I don’t know who started it all way back then — as in most divorces, I’m assuming both sides were to blame.
All I know is that in the end, my brother was persona non grata and my mother died without a word from her adult grandchildren, though at least one had promised to call as she lay dying.
I was there beside her. The call never came. They were mad at my brother. Again. So they punished my mom for the last time. And me. I had to watch her hope fade.
Parental Alienation Syndrome is the term now used to describe the insidious and concerted efforts by one or both divorcing parents to make their kids hate the other parent, to the point that the kids want nothing to do with the other half of their own biology.

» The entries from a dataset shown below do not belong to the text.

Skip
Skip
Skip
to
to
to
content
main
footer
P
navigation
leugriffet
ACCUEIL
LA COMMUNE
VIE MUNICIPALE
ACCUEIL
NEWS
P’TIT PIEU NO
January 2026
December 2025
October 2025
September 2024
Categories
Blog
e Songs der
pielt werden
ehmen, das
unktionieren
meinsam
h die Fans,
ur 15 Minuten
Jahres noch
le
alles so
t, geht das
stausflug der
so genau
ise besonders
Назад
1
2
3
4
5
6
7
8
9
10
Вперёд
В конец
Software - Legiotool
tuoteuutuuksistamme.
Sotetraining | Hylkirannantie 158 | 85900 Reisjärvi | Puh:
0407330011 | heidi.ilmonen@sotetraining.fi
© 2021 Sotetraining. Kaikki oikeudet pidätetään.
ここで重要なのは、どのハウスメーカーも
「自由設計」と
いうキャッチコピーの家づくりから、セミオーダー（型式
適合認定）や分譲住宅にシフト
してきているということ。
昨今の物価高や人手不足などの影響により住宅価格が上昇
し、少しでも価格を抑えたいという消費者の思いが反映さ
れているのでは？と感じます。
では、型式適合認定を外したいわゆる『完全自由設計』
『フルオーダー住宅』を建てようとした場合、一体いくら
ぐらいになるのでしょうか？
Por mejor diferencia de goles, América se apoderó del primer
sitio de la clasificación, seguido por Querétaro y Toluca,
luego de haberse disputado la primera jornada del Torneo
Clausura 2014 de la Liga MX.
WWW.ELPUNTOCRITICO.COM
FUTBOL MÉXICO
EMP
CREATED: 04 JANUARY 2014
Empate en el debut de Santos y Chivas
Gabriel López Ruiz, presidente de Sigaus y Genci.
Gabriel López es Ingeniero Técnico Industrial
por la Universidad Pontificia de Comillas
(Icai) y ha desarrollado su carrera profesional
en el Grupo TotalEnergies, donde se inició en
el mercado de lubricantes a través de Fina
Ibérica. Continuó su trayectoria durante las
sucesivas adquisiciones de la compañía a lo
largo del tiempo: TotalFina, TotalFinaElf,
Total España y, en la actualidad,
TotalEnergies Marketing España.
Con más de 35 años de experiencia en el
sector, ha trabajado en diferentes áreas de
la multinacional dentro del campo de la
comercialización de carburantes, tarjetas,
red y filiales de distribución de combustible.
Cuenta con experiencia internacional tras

Various methods are used, ranging from carrot to stick — tempting offers of toys, money, fun times; vicious tirades against the other; revealing adult information that children can’t quite understand (but that makes the other parent sound terrible); or just the drip, drip, drip of incessant badmouthing.
Children copy what they see and hear.
A couple of years of whisking the kids away when it is visitation time, planning events for the same weekend they’re supposed to spend with the non-custodial parent; making up fevers and lame excuses.

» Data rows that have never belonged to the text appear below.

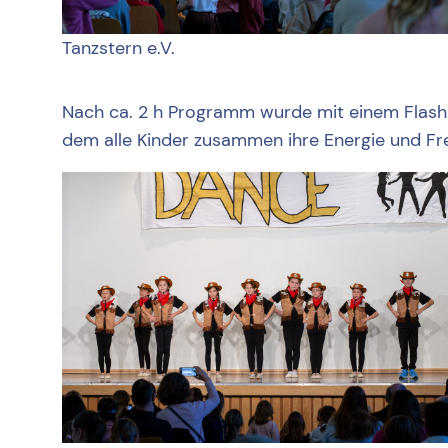
Tanzstern e.V.
Nach ca. 2 h Programm wurde mit einem Flashm
dem alle Kinder zusammen ihre Energie und Fre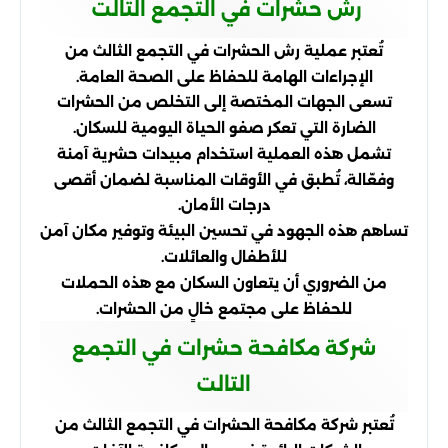
رش حشرات في التجمع التالت
تُعتبر عملية رش الحشرات في التجمع الثالث من
الإجراءات الهامة للحفاظ على الصحة العامة.
تسعى الجهات المختصة إلى التخلص من الحشرات
الضارة التي تعكر صفو الحياة اليومية للسكان.
تشمل هذه العملية استخدام مبيدات حشرية آمنة
وفعّالة، تُطبق في الأوقات المناسبة لضمان أقصى
درجات الأمان.
تساهم هذه الجهود في تحسين البيئة وتوفير مكان آمن
للأطفال والعائلات.
من الضروري أن يتعاون السكان مع هذه الحملات
للحفاظ على مجتمع خالٍ من الحشرات.
شركة مكافحة حشرات في التجمع
التالت
تُعتبر شركة مكافحة الحشرات في التجمع الثالث من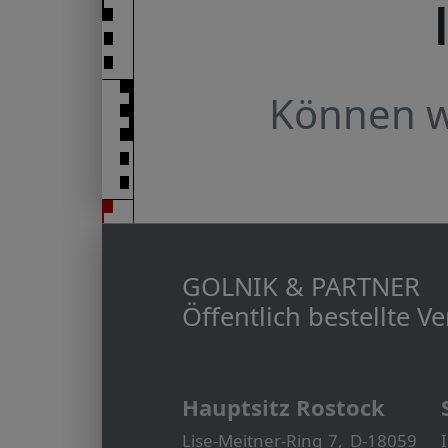
Können wi
GOLNIK & PARTNER
Öffentlich bestellte 
Hauptsitz Rostock
Lise-Meitner-Ring 7, D-18059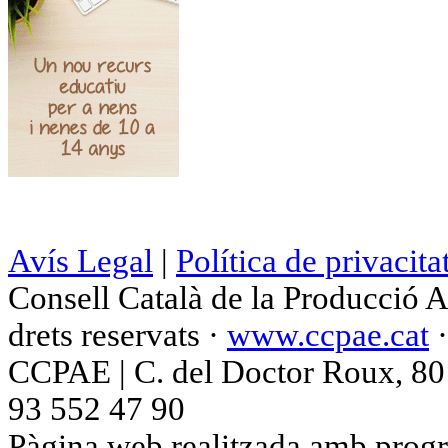
Avís Legal
|
Política de privacita
Consell Català de la Producció 
drets reservats ·
www.ccpae.cat
CCPAE | C. del Doctor Roux, 80 p
93 552 47 90
Pàgina web realitzada amb progr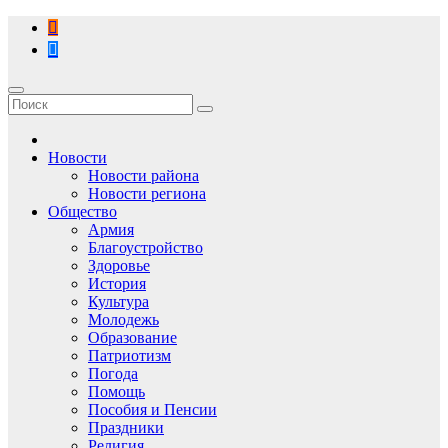
Перейти
к
содержимому
Новости
Новости района
Новости региона
Общество
Армия
Благоустройство
Здоровье
История
Культура
Молодежь
Образование
Патриотизм
Погода
Помощь
Пособия и Пенсии
Праздники
Религия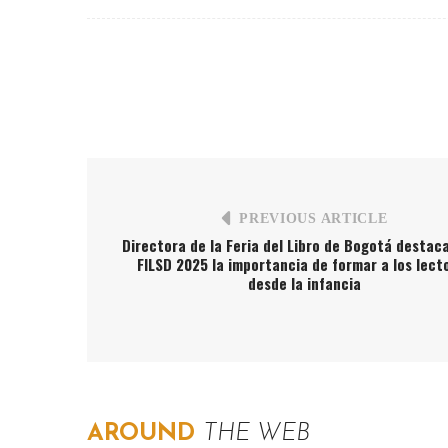
PREVIOUS ARTICLE
Directora de la Feria del Libro de Bogotá destaca
FILSD 2025 la importancia de formar a los lect
desde la infancia
AROUND
THE WEB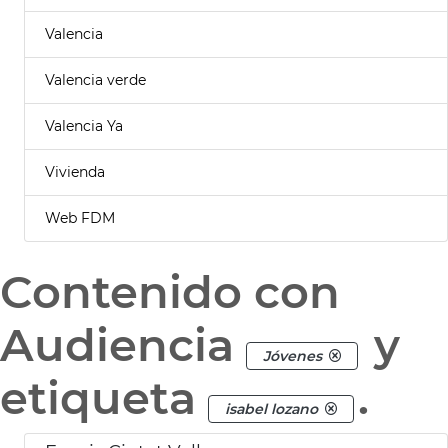
Valencia
Valencia verde
Valencia Ya
Vivienda
Web FDM
Contenido con
Audiencia
y
Jóvenes
etiqueta
.
isabel lozano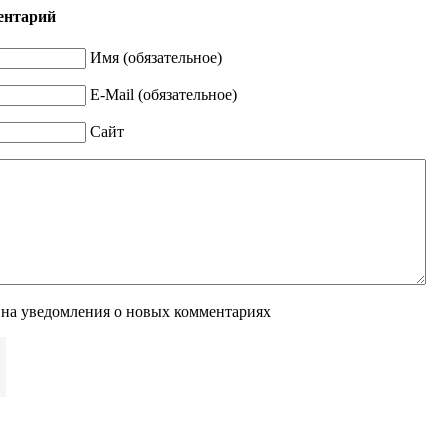
ентарий
Имя (обязательное)
E-Mail (обязательное)
Сайт
 на уведомления о новых комментариях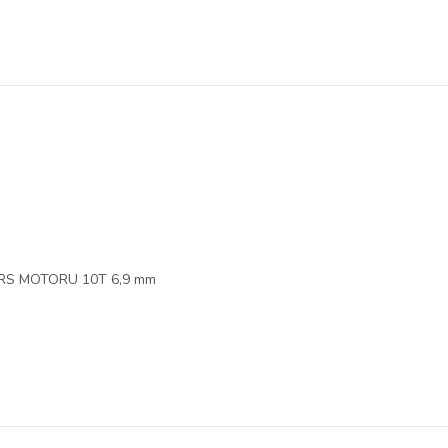
ARS MOTORU 10T 6,9 mm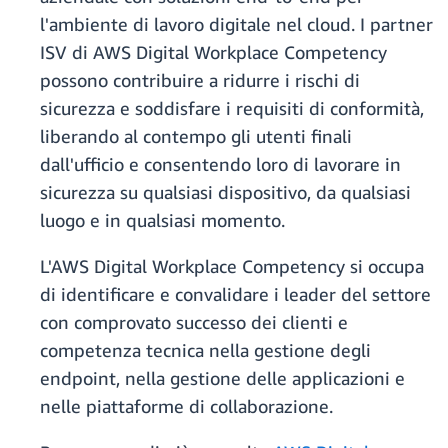
l'ambiente di lavoro digitale nel cloud. I partner
ISV di AWS Digital Workplace Competency
possono contribuire a ridurre i rischi di
sicurezza e soddisfare i requisiti di conformità,
liberando al contempo gli utenti finali
dall'ufficio e consentendo loro di lavorare in
sicurezza su qualsiasi dispositivo, da qualsiasi
luogo e in qualsiasi momento.
L'AWS Digital Workplace Competency si occupa
di identificare e convalidare i leader del settore
con comprovato successo dei clienti e
competenza tecnica nella gestione degli
endpoint, nella gestione delle applicazioni e
nelle piattaforme di collaborazione.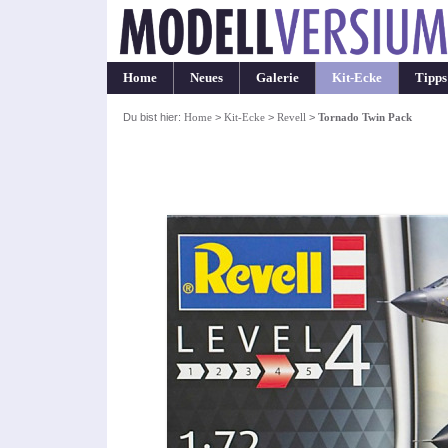
Home
Neues
Galerie
Kit-Ecke
Tipps
Du bist hier:
Home
>
Kit-Ecke
>
Revell
>
Tornado Twin Pack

Pretty soon it’s easy to forget and then to hate the other parent. And until that child becomes a parent, it’s impossible to understand adult dynamics.
As the alienated kids become adults and have children, the growing flock of grandchildren will not have normal relations with one grandparent or certain cousins — these cousins will fade into the mist until perhaps a generation later someone will say, “Didn’t we have family that went to . . . ?” and perhaps an Internet or genealogical search will reveal then what a phone call could reveal now.

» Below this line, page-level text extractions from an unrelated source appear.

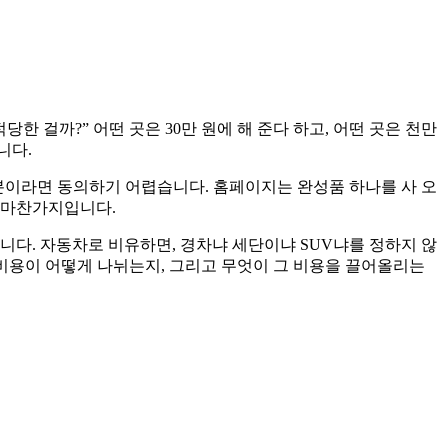
 걸까?” 어떤 곳은 30만 원에 해 준다 하고, 어떤 곳은 천만
니다.
 분이라면 동의하기 어렵습니다. 홈페이지는 완성품 하나를 사 오
과 마찬가지입니다.
합니다. 자동차로 비유하면, 경차냐 세단이냐 SUV냐를 정하지 않
 비용이 어떻게 나뉘는지, 그리고 무엇이 그 비용을 끌어올리는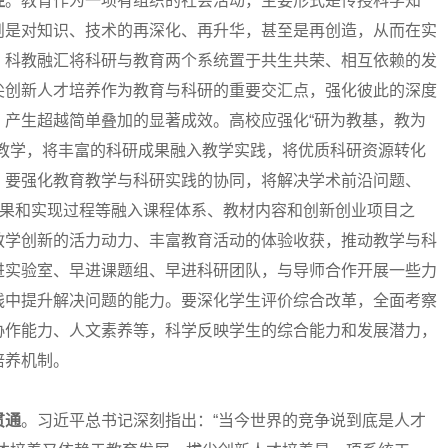
径
。教育作为一项有组织的社会活动，主要形式是传授科学知
则是对知识、技术的再深化、再升华，甚至是再创造，从而在实
。科教融汇将科研与教育两个系统置于共生共荣、相互依赖的发
尖创新人才培养作为教育与科研的重要交汇点，强化彼此的深度
，产生超越简单叠加的显著成效。高校应强化“研为教基，教为
的教学，将丰富的科研成果融入教学实践，将优质科研资源转化
。要强化教育教学与科研实践的协同，将解决学术前沿问题、
成果和实现过程等融入课程体系、教材内容和创新创业项目之
教学创新的活力动力、丰富教育活动的体验收获，推动教学与科
进实验室、早进课题组、早进科研团队，与导师合作开展一些力
践中提升解决问题的能力。要深化学生评价综合改革，全面考察
协作能力、人文素养等，科学反映学生的综合能力和发展潜力，
培养机制。
贯通
。习近平总书记深刻指出：“当今世界的竞争说到底是人才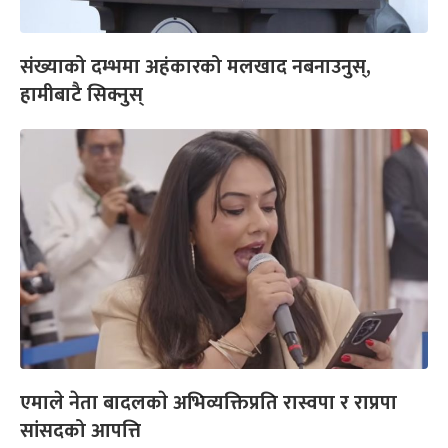
संख्याको दम्भमा अहंकारको मलखाद नबनाउनुस्,
हामीबाटै सिक्नुस्
एमाले नेता बादलकाे अभिव्यक्तिप्रति रास्वपा र राप्रपा
सांसदको आपत्ति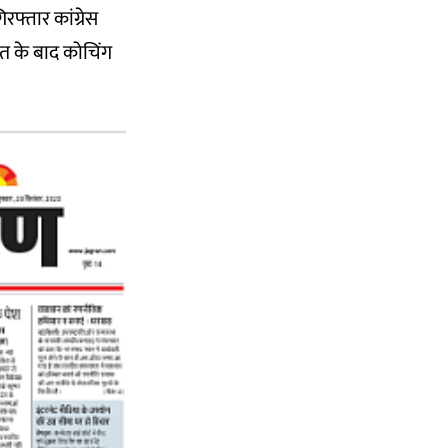
रफ्तार कांग्रेस
त के बाद कोचिंग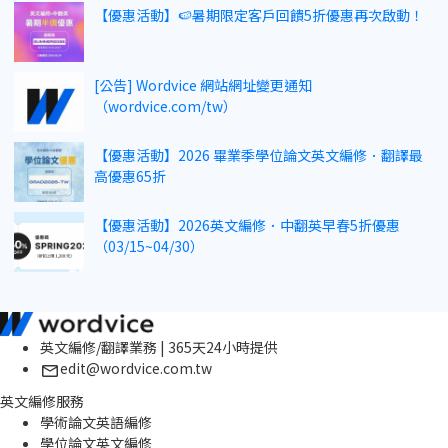
【優惠活動】🍉暑期限定客戶回饋5折優惠再次啟動！
[公告] Wordvice 網站網址變更通知
（wordvice.com/tw）
【優惠活動】2026 畢業季學位論文英文編修．翻譯最
高優惠65折
【優惠活動】2026英文編修．中翻英早春5折優惠
（03/15~04/30）
英文編修/翻譯業務 | 365天24小時提供
edit@wordvice.com.tw
英文編修服務
學術論文英語編修
學位論文英文編修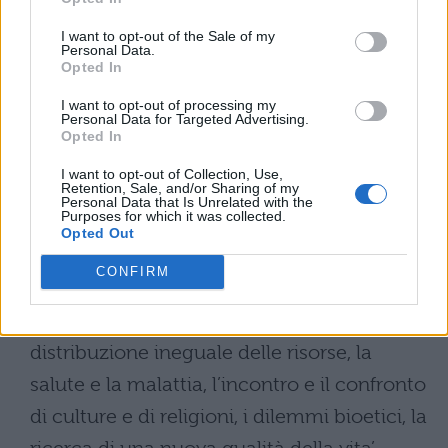
nuova cittadinanza. I nostri figli e nipoti
saranno cittadini europei e del mondo.
I want to opt-out of the Sale of my
Personal Data.
Genitori e insegnanti, in piena sintonia,
Opted In
dovranno formare cittadini ‘in grado di
I want to opt-out of processing my
Personal Data for Targeted Advertising.
partecipare consapevolmente alla
Opted In
costruzioni di collettività più ampie e
I want to opt-out of Collection, Use,
Retention, Sale, and/or Sharing of my
composite’. La Storia e la valorizzazione dei
Personal Data that Is Unrelated with the
Purposes for which it was collected.
beni culturali costituiranno il presupposto
Opted Out
per affrontare il futuro. I problemi della
CONFIRM
globalizzazione, ‘il degrado ambientale, il
caos climatico, le crisi energetiche, la
distribuzione ineguale delle risorse, la
salute e la malattia, l’incontro e il confronto
di culture e di religioni, i dilemmi bioetici, la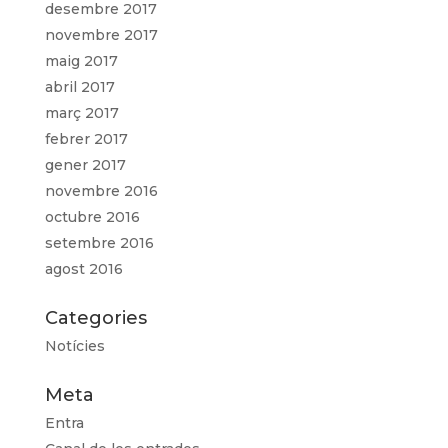
desembre 2017
novembre 2017
maig 2017
abril 2017
març 2017
febrer 2017
gener 2017
novembre 2016
octubre 2016
setembre 2016
agost 2016
Categories
Notícies
Meta
Entra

Years ago, I was in group therapy for depression after a business failure.
The shocking stories of how some participants survived abusive childhoods were only topped by my astonishment at the expressions and depth of love and affection they still held for their brutal parents.
Parental alienation is typically not about escaping the jaws of such horrible parents — it’s more about a power trip where the kids are the pawns and hostages in an elaborate game of life chess.
Sadly, it means that subsequent generations will probably repeat dysfunctional patterns — mistaking the cold shoulder, silence and rejection as legitimate means of communicating.
Today the courts try to grapple with legislating custody and visiting rights in a more even-handed way, but the only place there can ever be an impact is in the hearts of the children.
Tragically, the vindictive parent takes care of that by threatening the child with the withdrawal of love (or money or property) if they don’t accept the vindictive parent’s judgment of the situation.
Consequently the children, who have already lost one parent due to the divorce itself, quickly step into line with the vindictive parent, in fear of total abandonment.
Few children raised in this way ever find it within themselves once they’ve grown up to ask their other parent about their point of view.
Maybe it’s too painful, or maybe they honestly believe the brainwashing that their biological parent was the epitome of evil.
If so, then what are they?
Today, April 25, is Parental Alienation Awareness Day. Maybe all those kids who grew up hating their other parent will become aware that everyone has a story to tell — and that each parent’s story is relevant to their existence and understanding of life. The courts can’t do much to address PAA, but the grown-up children can.
If they are grown up enough to take that step.
Michelle Stirling-Anosh is a Ponoka freelance columnist.